What worries him is what will happen when the extremists find out what he is doing

No, mocking friends and frowning conservatives don’t bother him. No really, at least. What worries him, however, is what will happen when the Taliban find out what he is doing. The Taliban are a challenge. They claim - as religious extremists love to do - that women in the work force are a blow against Islamic principles and a danger to the social fabric of the communities. Anybody who acts against that risks his or her life. Thus Ali keeps a low profile, never shares anything about his work on Facebook. The Taliban have had him on their radar in the past and they still might keep an eye on him. Ali admits that he is scared. But to be scared, he says, is common in his province.

The Jam Minarett in Ghor. It's 65 meters high and the second tallest brick minarett of the world. Since 2002 it's o the list of the UNESCO world hertiage sites and also on the list of world heritage in danger

When I asked him, why he has become so passionate about what he is doing, and more so, why he has become the man he is, he tells me that his mother, even though she was illiterate, always wanted her three daughters and six sons to get educated and the chance to work. And fortunately, she was backed by her husband. “My father”, Ali says, “has supported us even when the conditions were very tough and worked to pave the way for all of us kids to study and improve our lives.”

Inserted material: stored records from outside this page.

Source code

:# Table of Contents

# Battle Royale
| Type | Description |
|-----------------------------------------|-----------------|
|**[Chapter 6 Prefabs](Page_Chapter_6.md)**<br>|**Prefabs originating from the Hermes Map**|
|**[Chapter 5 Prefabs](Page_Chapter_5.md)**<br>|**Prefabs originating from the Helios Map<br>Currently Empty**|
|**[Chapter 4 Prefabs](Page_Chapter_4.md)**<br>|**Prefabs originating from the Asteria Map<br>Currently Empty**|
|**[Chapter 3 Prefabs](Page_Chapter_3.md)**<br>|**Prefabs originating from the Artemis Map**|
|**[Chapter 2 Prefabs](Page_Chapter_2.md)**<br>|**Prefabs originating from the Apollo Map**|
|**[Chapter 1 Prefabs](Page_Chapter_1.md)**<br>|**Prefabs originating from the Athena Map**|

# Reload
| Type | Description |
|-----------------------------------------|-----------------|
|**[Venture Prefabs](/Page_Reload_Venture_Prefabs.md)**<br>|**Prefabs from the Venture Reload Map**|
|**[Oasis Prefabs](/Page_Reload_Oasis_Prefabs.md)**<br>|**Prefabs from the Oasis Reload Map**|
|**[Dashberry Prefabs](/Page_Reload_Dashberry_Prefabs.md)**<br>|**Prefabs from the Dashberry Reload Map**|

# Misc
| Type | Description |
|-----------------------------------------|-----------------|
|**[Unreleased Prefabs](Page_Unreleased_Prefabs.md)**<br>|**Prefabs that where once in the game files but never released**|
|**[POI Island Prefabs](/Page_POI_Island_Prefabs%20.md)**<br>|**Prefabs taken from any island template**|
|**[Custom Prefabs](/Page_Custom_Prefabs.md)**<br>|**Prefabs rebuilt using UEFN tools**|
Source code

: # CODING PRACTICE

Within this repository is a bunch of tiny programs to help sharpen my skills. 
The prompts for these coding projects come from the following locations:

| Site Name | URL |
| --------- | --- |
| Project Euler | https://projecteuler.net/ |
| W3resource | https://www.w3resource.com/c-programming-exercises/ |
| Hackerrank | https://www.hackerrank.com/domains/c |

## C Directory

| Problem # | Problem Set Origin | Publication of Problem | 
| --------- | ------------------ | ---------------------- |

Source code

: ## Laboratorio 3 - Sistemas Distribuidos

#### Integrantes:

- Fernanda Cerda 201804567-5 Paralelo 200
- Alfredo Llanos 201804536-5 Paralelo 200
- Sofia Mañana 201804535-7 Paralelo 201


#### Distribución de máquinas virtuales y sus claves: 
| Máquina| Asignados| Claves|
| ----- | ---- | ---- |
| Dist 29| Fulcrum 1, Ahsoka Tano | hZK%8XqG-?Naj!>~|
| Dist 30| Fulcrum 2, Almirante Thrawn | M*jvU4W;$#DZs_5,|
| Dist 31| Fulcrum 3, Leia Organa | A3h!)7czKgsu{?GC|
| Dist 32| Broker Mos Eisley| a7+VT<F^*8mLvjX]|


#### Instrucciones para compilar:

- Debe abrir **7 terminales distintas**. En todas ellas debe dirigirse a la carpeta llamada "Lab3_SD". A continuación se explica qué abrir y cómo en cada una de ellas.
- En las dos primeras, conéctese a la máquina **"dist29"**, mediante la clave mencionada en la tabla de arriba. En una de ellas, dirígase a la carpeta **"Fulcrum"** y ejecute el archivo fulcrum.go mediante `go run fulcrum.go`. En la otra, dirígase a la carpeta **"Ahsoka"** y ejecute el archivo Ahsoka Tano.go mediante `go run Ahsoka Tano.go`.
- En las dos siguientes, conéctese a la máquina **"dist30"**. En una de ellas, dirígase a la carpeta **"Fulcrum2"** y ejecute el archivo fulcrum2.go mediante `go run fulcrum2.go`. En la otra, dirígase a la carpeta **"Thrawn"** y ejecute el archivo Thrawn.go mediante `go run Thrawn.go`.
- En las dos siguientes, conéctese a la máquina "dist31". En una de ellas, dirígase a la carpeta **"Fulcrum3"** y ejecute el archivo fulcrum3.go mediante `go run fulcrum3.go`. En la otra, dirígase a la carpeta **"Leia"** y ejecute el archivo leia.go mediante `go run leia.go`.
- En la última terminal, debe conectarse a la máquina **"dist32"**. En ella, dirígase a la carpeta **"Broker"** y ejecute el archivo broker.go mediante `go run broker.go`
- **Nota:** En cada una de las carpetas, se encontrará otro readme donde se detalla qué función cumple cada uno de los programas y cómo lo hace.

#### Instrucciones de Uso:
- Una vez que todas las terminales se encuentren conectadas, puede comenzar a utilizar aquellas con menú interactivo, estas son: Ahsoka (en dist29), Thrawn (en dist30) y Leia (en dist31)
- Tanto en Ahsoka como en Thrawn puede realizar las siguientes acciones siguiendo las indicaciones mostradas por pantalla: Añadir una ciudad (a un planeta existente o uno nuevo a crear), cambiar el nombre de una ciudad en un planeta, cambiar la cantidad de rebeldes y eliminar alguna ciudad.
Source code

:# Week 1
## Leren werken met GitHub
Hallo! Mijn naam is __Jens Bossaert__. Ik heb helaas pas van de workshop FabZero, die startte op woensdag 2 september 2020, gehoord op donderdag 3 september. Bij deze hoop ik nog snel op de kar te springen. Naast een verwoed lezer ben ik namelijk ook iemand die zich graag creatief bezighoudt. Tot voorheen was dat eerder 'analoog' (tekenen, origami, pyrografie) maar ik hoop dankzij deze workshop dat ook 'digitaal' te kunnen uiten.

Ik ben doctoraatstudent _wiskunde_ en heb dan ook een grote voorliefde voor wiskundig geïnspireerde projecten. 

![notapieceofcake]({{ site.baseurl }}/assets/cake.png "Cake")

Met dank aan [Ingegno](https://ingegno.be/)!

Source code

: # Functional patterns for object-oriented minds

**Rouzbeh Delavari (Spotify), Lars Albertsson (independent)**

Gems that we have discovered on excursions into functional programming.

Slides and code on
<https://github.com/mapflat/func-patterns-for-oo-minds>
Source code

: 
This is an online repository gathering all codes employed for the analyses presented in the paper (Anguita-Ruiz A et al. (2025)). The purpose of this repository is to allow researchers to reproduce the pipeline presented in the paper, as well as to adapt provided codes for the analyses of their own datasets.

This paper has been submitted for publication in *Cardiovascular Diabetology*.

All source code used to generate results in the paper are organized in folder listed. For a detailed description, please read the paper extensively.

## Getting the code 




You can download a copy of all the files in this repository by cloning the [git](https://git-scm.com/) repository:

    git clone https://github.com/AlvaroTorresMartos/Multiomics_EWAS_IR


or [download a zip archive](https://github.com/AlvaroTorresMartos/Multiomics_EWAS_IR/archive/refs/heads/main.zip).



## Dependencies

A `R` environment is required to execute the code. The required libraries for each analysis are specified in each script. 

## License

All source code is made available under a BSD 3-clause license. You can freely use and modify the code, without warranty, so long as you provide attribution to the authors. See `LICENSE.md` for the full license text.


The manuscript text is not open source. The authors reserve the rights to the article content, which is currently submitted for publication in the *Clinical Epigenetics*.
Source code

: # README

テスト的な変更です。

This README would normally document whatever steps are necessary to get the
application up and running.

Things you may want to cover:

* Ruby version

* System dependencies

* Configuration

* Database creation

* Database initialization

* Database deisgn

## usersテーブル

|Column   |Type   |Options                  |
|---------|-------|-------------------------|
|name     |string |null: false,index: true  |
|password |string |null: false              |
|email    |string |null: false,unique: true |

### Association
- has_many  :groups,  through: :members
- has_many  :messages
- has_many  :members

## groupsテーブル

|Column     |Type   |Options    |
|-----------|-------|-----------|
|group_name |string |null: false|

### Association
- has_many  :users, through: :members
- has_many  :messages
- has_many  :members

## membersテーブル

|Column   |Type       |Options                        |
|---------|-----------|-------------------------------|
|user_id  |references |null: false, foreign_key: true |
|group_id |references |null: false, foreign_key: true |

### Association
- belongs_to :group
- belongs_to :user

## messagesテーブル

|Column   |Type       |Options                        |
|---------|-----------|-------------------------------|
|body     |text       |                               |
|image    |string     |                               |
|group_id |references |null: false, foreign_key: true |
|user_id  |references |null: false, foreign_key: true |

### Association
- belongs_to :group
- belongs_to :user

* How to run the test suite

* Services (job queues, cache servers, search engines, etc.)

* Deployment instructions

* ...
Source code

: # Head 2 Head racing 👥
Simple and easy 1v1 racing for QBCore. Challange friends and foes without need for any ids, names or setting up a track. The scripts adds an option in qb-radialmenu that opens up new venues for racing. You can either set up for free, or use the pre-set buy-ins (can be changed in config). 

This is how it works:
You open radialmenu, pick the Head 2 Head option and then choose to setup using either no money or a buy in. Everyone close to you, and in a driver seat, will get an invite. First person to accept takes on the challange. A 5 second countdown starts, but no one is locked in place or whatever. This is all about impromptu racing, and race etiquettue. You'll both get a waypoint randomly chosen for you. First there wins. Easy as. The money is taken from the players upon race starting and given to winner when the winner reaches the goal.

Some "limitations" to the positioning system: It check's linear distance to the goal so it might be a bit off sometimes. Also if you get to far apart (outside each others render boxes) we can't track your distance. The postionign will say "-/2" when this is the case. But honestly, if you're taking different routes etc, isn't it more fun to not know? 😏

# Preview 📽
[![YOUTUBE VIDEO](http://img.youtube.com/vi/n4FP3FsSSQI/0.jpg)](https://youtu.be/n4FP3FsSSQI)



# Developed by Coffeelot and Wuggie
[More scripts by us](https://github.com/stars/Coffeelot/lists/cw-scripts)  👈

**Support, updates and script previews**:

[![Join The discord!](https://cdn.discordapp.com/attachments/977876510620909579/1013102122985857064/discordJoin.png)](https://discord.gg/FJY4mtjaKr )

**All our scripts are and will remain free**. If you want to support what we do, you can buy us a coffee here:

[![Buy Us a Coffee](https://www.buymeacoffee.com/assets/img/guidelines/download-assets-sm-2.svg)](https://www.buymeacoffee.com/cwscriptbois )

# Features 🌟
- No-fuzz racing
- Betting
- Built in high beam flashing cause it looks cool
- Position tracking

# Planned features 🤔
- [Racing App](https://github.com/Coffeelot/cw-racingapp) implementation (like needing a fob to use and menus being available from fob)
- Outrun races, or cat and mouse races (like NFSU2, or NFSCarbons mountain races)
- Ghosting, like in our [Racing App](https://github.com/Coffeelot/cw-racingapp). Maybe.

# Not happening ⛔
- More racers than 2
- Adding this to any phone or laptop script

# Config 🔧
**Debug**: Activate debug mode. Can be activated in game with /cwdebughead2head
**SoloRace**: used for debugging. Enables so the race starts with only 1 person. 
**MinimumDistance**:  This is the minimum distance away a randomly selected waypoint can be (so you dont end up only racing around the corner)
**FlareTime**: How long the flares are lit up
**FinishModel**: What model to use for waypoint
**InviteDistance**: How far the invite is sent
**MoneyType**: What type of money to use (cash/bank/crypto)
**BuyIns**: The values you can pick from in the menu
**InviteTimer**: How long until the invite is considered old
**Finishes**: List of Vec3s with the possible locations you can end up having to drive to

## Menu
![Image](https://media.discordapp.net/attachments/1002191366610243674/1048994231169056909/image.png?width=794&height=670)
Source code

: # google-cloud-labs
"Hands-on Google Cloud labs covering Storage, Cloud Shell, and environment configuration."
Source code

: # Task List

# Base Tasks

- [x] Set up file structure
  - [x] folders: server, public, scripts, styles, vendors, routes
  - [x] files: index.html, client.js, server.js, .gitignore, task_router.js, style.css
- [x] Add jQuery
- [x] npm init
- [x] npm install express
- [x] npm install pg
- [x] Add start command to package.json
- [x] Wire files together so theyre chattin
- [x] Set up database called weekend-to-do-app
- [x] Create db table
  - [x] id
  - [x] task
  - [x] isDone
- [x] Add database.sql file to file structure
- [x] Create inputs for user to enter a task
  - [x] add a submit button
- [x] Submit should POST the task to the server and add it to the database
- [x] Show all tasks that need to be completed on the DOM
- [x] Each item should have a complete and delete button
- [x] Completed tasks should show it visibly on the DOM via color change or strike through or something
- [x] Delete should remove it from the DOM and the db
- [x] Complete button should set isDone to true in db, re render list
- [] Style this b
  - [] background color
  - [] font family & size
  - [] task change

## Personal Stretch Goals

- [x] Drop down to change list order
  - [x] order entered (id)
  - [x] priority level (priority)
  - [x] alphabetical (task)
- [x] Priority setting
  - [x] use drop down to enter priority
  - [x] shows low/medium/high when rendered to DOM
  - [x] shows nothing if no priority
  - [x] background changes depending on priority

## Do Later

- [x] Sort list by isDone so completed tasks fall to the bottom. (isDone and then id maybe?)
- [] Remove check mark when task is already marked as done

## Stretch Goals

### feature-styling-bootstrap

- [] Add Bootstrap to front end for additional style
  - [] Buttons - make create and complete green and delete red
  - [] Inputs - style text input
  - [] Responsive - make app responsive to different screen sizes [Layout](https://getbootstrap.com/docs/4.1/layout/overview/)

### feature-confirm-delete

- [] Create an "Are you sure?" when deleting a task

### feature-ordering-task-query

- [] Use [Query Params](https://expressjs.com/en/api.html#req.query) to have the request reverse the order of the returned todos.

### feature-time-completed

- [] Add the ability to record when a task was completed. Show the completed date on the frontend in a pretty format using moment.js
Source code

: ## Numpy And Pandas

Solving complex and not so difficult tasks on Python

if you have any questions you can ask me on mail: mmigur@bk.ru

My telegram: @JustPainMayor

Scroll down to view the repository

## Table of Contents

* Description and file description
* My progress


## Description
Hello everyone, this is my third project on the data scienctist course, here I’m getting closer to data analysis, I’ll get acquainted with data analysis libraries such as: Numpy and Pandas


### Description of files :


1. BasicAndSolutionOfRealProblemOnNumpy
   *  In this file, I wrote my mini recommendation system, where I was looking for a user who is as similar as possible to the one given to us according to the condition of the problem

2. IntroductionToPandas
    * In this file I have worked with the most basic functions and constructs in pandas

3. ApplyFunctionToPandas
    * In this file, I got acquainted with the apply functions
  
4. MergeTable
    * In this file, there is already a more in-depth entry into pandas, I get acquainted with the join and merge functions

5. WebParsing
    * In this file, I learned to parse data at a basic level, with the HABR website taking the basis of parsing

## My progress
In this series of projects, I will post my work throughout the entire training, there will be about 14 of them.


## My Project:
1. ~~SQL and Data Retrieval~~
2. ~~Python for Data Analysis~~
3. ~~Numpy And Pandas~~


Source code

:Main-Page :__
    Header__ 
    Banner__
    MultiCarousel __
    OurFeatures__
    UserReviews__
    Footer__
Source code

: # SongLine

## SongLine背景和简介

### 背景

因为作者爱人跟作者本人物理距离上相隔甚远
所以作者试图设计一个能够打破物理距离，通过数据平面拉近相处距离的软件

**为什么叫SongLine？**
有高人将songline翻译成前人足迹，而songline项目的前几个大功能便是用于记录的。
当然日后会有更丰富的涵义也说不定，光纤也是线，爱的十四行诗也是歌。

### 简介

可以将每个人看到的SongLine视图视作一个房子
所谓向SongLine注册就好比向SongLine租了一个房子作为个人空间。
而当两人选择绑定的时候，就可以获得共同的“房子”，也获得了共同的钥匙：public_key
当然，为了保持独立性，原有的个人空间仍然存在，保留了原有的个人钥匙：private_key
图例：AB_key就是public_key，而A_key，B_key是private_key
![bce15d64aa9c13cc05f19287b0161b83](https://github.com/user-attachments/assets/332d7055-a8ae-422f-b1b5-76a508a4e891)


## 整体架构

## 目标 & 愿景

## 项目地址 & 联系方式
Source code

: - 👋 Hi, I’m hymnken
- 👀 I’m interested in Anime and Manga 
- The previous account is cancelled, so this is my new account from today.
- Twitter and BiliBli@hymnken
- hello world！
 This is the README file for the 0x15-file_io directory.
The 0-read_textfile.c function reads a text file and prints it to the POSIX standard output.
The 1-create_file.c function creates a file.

His mother is admired and viewed as a very successful mum

He has seen how education and the ability to work has made his own family prosper: They have a house, have been able to buy land, have access to health care – and they have a good reputation in the community. And on top of all that Ali’s mother is admired and viewed as a very successful mum. What is possible on the microlevel of his family, he concludes, must be possible for the larger society as well.

Alii in his office

I hope with all my heart that Ali will be able to continue his work. But I am worried. Again and again he messages me that life in Afghanistan is getting worse day by day. During the spring season the Taliban attacks increased all over the country targeting those, most of them locals, who work for the government and international NGOs. “The people hate the Taliban”, Ali says, “the locals are the main targets of the war. But ironically enough that doesn’t change anything. The Taliban are supported by Pakistan, Russia, Iran and even by some groups from the Afghan opposition. They all seem to comfortably live with the fact that with their powerplay they sacrifice the Afghan people.”

"We all wish to have a bright future in our country"

Apart from the Taliban attacks Ghor faces a worsening number of religious extremists, who in the name of Islam strive to get women’s issues off the agenda and fight women who dare to go to work. There are days on which Ali doesn’t go to his office because the security in the city isn’t good. “Sometimes I really get tired of all those problems and then I long to leave Afghanistan with my family”, he writes. “We all wish to have a bright future in our country and to live in peace and security. Why can’t this be possible?”

But so far he has stayed. And just goes on.

Street in Firoz Koh

*The protagonist's name has been changed. He fully agrees though to the publication of this article and sent me a collection of pictures to be shown with the text. He wants people to know about life in Afghanistan.